Gli atenei italiani stanno prestando attenzione a questo tema?
«Non particolarmente e comunque non in maniera coordinata. L’attenzione alla geoconservazione è spesso legata alla sensibilità di singoli docenti, piuttosto che per una vera strategia dell’ateneo. E’ vero che le difficoltà economiche e strutturali della nostra Università sono evidenti e condizionanti, ma una maggiore attenzione sarebbe auspicabile. Atenei stranieri che hanno intrapreso questa strada, mi riferisco ad esempi provenienti da Grecia e Portogallo, dunque da realtà con analoghi problemi, hanno avuto un forte riscontro positivo, anche in termini di studenti stranieri».
E quale attenzione i governi (negli ultimi anni) stanno avendo in tema di geologia ambientale?
«Con riferimento all’Italia non può non rilevarsi una accresciuta attenzione nei confronti delle istanze dell’ambiente in genere e della conservazione della diversità più in particolare. Si tratta di una attenzione che è figlia di una maggiore coscienza sociale e dunque di un maggiore stimolo ad occuparsi di questi temi. Non vi è dubbio però che la geodiversità sconta ancora un certo ritardo rispetto ad esempio alla biodiversità. Sono però convinto che il forte potenziale del patrimonio geologico italiano non tarderà ad imporsi in una panorama più ampio, perché possiede un ampio spettro di legami culturali: si pensi ad esempio alla geologia dei vini».
Dal suo osservatorio di presidente del Consiglio Nazionale dei Geologi, quale contributo sta portando o potrebbe portare il geologo professionista in tema di patrimonio geologico?
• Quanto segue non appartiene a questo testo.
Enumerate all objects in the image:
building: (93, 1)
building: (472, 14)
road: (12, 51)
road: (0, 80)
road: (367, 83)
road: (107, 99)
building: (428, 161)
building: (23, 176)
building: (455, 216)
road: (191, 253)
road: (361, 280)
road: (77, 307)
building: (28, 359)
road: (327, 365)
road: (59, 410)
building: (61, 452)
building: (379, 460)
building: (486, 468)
«L’accresciuta coscienza nei confronti della geodiversità è frutto del lavoro quotidiano dei geologi, da quelli che si occupano di ricerca o di didattica a quelli che svolgono professione. Questo perché, a differenza di altri professionisti, la formazione culturale del geologo, specializzato anche in temi applicativi dal campo delle costruzioni a quello dell’energia, proviene da un bagaglio che è prima di tutto naturalistico. In altre parole, il contributo del geologo a questioni complesse ed a volte controverse, come ad esempio quella dello sfruttamento dello georisorse, deriva da un approccio professionale sostenibile, che individua nella natura una sorta di “supercommittente”».
Quale politica di aggiornamento professionale continuo (APC) il Consiglio Nazionale ha messo in atto o metterà in atto in tema di geoconservazione?
«Quando da Presidente di un Ordine regionale proposi di guardare alla geoconservazione come via strategica per una affermazione delle scienze della terra e del geologo, non pochi si chiesero quale risvolto professionale potesse avere questa linea politica. Poi col tempo questi dubbi sono stati progressivamente fugati. Sono tanti gli obiettivi su cui si è lavorato e su cui ancora bisogna lavorare per un possibile sbocco occupazionale: la pianificazione d’uso del territorio in chiave di sviluppo geoturistico, la realizzazione di centri di interpretazione e divulgazione ambientale e geologica, la strutturazione delle attività escursionistiche con l’affermazione della figura di guida geologica, cui attribuire un ampio spettro di competenze (non limitato al solo ruolo di accompagnatore), la creazione di parchi tematici di divertimento ed altro ancora. Mi piacerebbe veder nascere in un futuro prossimo delle forme di collaborazione, delle vere e proprie cooperative di geologi, che possano organizzare il lavoro in questi settori e creare occupazione».